→ TASKS TO PERFORM:
**a)** In the transaction timeout message, what function is named in the hunk header of the quoted diff?
**b)** List every view option offered on the transaction timeout message.
**c)** Reproduce the stretch of the transaction timeout message from "On 2024-02-13 23:42:35" through "-2139,6 +2139,10 @@ StartTransaction(void)".

→ SELECTED EXCERPT:
════════

Re: Transaction timeout

From: Andres Freund <andres(at)anarazel(dot)de>
To: Alexander Korotkov <aekorotkov(at)gmail(dot)com>
Cc: Andrey Borodin <x4mmm(at)yandex-team(dot)ru>, Japin Li <japinli(at)hotmail(dot)com>, Peter Smith <smithpb2250(at)gmail(dot)com>, Junwang Zhao <zhjwpku(at)gmail(dot)com>, 邱宇航 <iamqyh(at)gmail(dot)com>, Fujii Masao <masao(dot)fujii(at)oss(dot)nttdata(dot)com>, Andrew Borodin <amborodin86(at)gmail(dot)com>, Michael Paquier <michael(dot)paquier(at)gmail(dot)com>, Nikolay Samokhvalov <samokhvalov(at)gmail(dot)com>, pgsql-hackers mailing list <pgsql-hackers(at)postgresql(dot)org>, pgsql-hackers mailing list <pgsql-hackers(at)lists(dot)postgresql(dot)org>
Subject: Re: Transaction timeout
Date: 2024-02-15 23:08:56
Message-ID: 20240215230856.pc6k57tqxt7fhldm@awork3.anarazel.de
Views: Raw Message | Whole Thread | Download mbox | Resend email
Thread:
Lists: pgsql-hackers

Hi,

On 2024-02-13 23:42:35 +0200, Alexander Korotkov wrote:
> diff --git a/src/backend/access/transam/xact.c b/src/backend/access/transam/xact.c
> index 464858117e0..a124ba59330 100644
> --- a/src/backend/access/transam/xact.c
> +++ b/src/backend/access/transam/xact.c
> @@ -2139,6 +2139,10 @@ StartTransaction(void)

════════

→ Dataset records:

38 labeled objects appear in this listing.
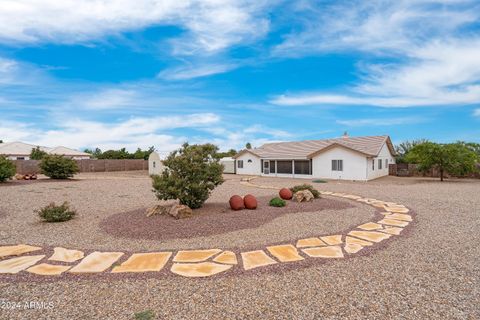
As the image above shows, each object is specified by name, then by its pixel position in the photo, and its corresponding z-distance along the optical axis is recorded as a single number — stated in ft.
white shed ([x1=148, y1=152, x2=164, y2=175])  94.91
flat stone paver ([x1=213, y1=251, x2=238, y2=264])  13.79
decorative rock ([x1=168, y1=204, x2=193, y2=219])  22.83
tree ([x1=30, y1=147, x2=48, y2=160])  119.98
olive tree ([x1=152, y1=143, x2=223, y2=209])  24.62
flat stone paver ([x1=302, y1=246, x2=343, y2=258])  14.53
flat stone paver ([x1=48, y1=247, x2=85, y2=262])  14.29
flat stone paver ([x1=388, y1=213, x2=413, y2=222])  23.52
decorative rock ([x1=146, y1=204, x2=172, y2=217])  24.04
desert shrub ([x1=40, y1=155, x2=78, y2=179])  61.57
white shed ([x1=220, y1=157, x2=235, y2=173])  106.42
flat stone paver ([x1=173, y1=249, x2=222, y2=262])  14.14
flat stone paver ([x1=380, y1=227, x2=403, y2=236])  19.24
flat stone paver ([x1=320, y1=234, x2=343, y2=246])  16.63
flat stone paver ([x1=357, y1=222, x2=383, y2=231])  20.34
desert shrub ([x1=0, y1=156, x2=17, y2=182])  52.26
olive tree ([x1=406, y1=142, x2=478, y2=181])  61.05
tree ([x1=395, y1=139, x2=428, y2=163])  112.00
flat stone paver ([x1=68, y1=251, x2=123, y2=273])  12.89
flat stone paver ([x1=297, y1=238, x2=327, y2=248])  16.29
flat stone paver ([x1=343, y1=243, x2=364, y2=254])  15.20
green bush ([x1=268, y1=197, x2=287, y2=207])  28.45
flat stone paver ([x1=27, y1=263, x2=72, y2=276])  12.50
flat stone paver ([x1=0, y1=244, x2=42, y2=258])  15.10
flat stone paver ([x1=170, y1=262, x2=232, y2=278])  12.25
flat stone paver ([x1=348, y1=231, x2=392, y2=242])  17.54
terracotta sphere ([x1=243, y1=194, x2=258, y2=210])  26.91
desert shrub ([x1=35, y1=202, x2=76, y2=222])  22.76
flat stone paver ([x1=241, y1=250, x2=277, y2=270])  13.23
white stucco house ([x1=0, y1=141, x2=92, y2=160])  126.41
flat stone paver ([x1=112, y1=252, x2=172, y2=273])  12.90
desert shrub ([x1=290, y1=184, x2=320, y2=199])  34.21
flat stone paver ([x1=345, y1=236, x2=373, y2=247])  16.46
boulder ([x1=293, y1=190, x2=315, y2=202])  31.39
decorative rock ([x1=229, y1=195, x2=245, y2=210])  26.58
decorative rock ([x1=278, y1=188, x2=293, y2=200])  32.76
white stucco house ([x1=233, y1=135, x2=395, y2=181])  69.97
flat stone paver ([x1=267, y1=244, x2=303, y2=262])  14.10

════════

→ YOUR WRITTEN ANSWERS:
**a)** StartTransaction(void)

**b)** Raw Message, Whole Thread, Download mbox, Resend email

**c)**
On 2024-02-13 23:42:35 +0200, Alexander Korotkov wrote:
> diff --git a/src/backend/access/transam/xact.c b/src/backend/access/transam/xact.c
> index 464858117e0..a124ba59330 100644
> --- a/src/backend/access/transam/xact.c
> +++ b/src/backend/access/transam/xact.c
> @@ -2139,6 +2139,10 @@ StartTransaction(void)